The easiest way is Cycle Analyst
 
Well, I'm playing with the Makita Konions at the moment, and they have a BMS/Battery monitor circuit, but the LVC is situated on the multipin connector - whose pins are not at all clear in function.

That said, there is a TL431 chip on board that can be used for LVC purposes - its SMD, so unless you are a major tightass you may as well buy a whole lot of normal ones in the 3 pin To-92 package - you can do a per-cell LVC this way + some optoisolators across your brake line ~ easy.If you put an led in series with the optocoupler LED, it wont drain your pack too low (ie. once the voltage dropped across the LED's exceeds the cell voltage, they turn off, removing the load). It also shows you which cell dropped first (handy).

This is where a few other designs fail to address the LVC load across the cells will eventually drain them to below the forward voltage of the LED.
 
It would be great if you could draw a diagram of this.Does this in anyway have to do with why maks have 1cell pair that drains and causes them to not charge?this,I think was why they had the return epidemic.I have to go reread docs thoughts on that.I think it was that one cell pair was hooked up for info and had small,slow continuous drainage thus making the pk appear dead and nonrechargable.Most pks I get from him have 1-2cells(pr) w low v.and rest are good.OW,my brain hurts.
 
John in CR said:
docnjoj said:
I know my 36 volt Fatpacks have an LVC of 24 volts absolute and cuts them off. I never go near that voltage in real life as I usually stop at about 36-37 volts.
otherDoc

Doc,
I don't see how that is possible. The positive and negative slots are hard wired directly to the battery leads. While the LVC may be triggered by the pack's circuit board, it can only be effective when used with the tool, unless you figured out some way to use that 3rd slot in combination with a switch on your controller.

LI-ghtcycle,
Your poor man's LVC could be just to shut it down as soon as your bike begins to slow significantly. The increase in the voltage drop under even a light load once the pack runs low is not a subtle change. It's so significant and rapid, that otherDoc thought his packs turn off.

John

Yep! that would be the way, John. I don't do it cause the sag is pretty obvious at around 34 volts and below.
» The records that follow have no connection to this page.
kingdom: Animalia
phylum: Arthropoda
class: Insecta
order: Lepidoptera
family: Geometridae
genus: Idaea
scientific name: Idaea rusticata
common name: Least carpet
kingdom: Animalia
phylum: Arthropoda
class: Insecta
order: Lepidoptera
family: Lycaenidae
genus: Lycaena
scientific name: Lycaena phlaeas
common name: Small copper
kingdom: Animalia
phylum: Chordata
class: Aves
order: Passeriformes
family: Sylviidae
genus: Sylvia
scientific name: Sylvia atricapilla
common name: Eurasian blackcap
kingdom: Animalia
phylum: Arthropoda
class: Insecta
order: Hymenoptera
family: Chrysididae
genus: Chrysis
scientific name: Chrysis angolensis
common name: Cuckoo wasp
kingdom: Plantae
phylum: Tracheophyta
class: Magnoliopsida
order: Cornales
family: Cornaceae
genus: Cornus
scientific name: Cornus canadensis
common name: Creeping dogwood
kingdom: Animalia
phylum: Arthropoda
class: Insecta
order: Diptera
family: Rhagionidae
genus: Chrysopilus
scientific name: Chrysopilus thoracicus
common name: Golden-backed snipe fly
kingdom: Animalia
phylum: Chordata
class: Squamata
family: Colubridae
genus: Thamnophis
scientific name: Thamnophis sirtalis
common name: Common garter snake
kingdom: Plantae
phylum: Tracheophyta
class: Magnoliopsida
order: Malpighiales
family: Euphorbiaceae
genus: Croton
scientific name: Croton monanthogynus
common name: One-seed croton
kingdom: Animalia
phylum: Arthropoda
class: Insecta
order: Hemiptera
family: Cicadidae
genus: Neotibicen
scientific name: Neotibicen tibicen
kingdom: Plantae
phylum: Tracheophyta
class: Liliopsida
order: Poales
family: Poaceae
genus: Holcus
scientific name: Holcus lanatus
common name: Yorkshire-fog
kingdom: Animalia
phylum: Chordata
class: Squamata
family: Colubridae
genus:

I get about 15 miles with the 4 in //, but wiring them thru the controller shut off would do it. All IMHO, however since I never followed thru on the trial.
otherDoc
 
Ya know, John, I may actually have to buy a Bosch 36 volt tool and try this out. From the factory drawings for parts there seem to be no electronics in the tools (drills, saws etc) except the ESC on the trigger. Maybe time for an experiment. And, of course, a new tool!